The women don't fare much better. Jessica Alba fronts the weakest segment, in which her stripper Nancy seeks revenge for the, er, suicide of John Hartigan - all fine, except Alba doesn't have the necessary grit to sell obsession. The form her grief takes is unconvincingly swigging from a vodka bottle and letting a room full of drunken men ogle her while she performs some miffed pseudo-stripping (one thinks of Mark in TV's Peep Show, suffering the awkward un-eroticism of a gentlemen's club: "Great, now I'm getting an angry lapdance"). It's exploitative, but worse fates await the likes of Juno Temple, Rosario Dawson, Julia Garner et al, who use their bodies for sex and then either get killed or forgotten about.
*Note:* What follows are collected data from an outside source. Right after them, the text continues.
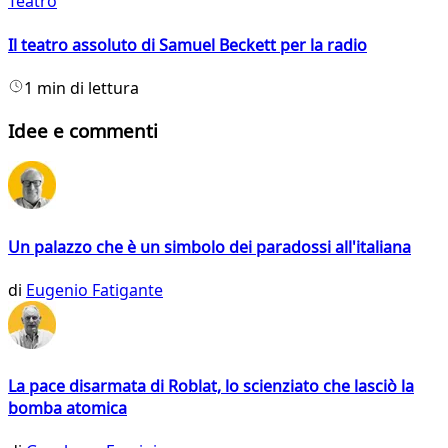
Teatro
Il teatro assoluto di Samuel Beckett per la radio
1 min di lettura
Idee e commenti
Un palazzo che è un simbolo dei paradossi all'italiana
di
Eugenio Fatigante
La pace disarmata di Roblat, lo scienziato che lasciò la
bomba atomica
Much as she did with 300: Rise Of An Empire, however, Eva Green holds up the mid-section with great gusto. Pouting with just the right amount of vamp and camp, Green's titular dame pushes this Sin City firmly into farce where it belongs. As a seductress extraordinaire, Green is having fun, which is more than can be said for the sour-faced fellows in her thrall. Watching her play the victim and thrust her head into the lap of the cop that comforts her is a pleasure only matched by the sight of her waiting by the phone for his call later that night ("About time," she purrs). The fact she is nude while doing this is absolutely integral to the story, you understand; the film dips a whole star every time she's off screen.
Sin City: A Dame To Kill For can't match the sum of its parts: for every electric scene with Eva Green, there's a duffer with Joseph Gordon-Levitt's cocky poker player; the scant screen time spent with smirking brute Marv (who, hilariously, steals the hat off the guy he just almost murdered) is offset by extraneous scenes of a sulky Jessica Alba twerking half-heartedly. Powers Boothe makes for a terrific villain; Josh Brolin is hard to like as a hero. There are plot points that will make no sense if you haven't seen the original, and some that aren't clear even if you have. Individually, A Dame To Kill For has its merits; as a feature film, it just doesn't gel.

Take some comfort in the fact that A Dame To Kill For is just as strikingly attractive as the first Sin City, the 3D adding another dimension to the distinctly flat panels of Frank Miller's comic - you can practically feel the harsh sting of the constant rainfall. Despite the odd sickly shade of green-scene - actors obviously running on the spot; characters interacting as if shot weeks apart - A Dame To Kill For looks the business. The high contrast monochrome is as sharp as ever, with particular attention paid to the eyes - Eva Green's piercing peepers are just as seductive as her body.
There's no doubt that between them, Rodriguez and Miller know how to pick a killer shot - it's just a shame they can't figure out how to tell a killer story. It's as Brolin's photographer Dwight says when taking pride in some of his sordid peep shots: "The sad thing is, some of the compositions were actually pretty good."